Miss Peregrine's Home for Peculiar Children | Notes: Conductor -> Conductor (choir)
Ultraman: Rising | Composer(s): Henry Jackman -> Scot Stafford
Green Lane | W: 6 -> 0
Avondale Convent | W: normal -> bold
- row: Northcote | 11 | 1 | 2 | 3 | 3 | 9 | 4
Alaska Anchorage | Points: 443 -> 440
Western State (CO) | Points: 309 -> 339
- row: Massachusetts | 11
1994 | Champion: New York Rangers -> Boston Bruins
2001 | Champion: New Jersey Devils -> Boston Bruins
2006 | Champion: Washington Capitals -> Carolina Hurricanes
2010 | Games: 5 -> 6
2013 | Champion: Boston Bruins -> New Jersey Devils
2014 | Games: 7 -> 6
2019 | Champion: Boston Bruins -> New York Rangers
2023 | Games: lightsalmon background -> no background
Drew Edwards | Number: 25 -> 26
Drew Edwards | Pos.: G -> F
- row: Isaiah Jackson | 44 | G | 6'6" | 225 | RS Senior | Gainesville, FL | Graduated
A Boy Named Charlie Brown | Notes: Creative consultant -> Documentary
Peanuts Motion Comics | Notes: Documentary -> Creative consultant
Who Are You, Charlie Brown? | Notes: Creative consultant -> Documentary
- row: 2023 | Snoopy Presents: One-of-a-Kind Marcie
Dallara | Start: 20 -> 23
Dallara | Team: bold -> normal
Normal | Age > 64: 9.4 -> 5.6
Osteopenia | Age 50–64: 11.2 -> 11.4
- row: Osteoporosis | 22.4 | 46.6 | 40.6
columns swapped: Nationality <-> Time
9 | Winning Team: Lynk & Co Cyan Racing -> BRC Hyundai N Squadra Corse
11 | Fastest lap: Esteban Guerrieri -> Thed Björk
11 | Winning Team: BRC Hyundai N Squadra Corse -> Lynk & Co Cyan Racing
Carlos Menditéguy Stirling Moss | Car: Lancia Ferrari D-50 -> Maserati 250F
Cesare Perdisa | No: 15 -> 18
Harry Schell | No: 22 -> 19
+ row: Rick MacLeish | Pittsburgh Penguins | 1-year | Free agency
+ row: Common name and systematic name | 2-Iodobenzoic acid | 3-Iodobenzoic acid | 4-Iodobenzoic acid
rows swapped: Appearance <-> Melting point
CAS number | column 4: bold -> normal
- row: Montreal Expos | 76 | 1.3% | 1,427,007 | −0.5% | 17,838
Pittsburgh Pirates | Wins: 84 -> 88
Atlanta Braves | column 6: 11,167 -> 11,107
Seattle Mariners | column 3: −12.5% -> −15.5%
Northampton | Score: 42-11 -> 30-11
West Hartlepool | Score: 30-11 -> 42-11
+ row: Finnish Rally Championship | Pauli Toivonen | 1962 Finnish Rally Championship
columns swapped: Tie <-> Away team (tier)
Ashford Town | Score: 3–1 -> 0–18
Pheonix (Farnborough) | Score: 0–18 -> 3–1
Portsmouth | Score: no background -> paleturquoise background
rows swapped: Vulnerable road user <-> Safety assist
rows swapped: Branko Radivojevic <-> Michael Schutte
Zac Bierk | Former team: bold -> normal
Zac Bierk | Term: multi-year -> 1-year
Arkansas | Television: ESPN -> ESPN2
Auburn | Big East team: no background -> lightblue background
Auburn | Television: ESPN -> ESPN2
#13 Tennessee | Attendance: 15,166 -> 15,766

────────────────────

### Challenge
Copy the records from the start through the line that contains "Drew Edwards | Number: 25 -> 26", changing every "Champion" to "Winner" and leaving everything else the same.

### The reply
Miss Peregrine's Home for Peculiar Children | Notes: Conductor -> Conductor (choir)
Ultraman: Rising | Composer(s): Henry Jackman -> Scot Stafford
Green Lane | W: 6 -> 0
Avondale Convent | W: normal -> bold
- row: Northcote | 11 | 1 | 2 | 3 | 3 | 9 | 4
Alaska Anchorage | Points: 443 -> 440
Western State (CO) | Points: 309 -> 339
- row: Massachusetts | 11
1994 | Winner: New York Rangers -> Boston Bruins
2001 | Winner: New Jersey Devils -> Boston Bruins
2006 | Winner: Washington Capitals -> Carolina Hurricanes
2010 | Games: 5 -> 6
2013 | Winner: Boston Bruins -> New Jersey Devils
2014 | Games: 7 -> 6
2019 | Winner: Boston Bruins -> New York Rangers
2023 | Games: lightsalmon background -> no background
Drew Edwards | Number: 25 -> 26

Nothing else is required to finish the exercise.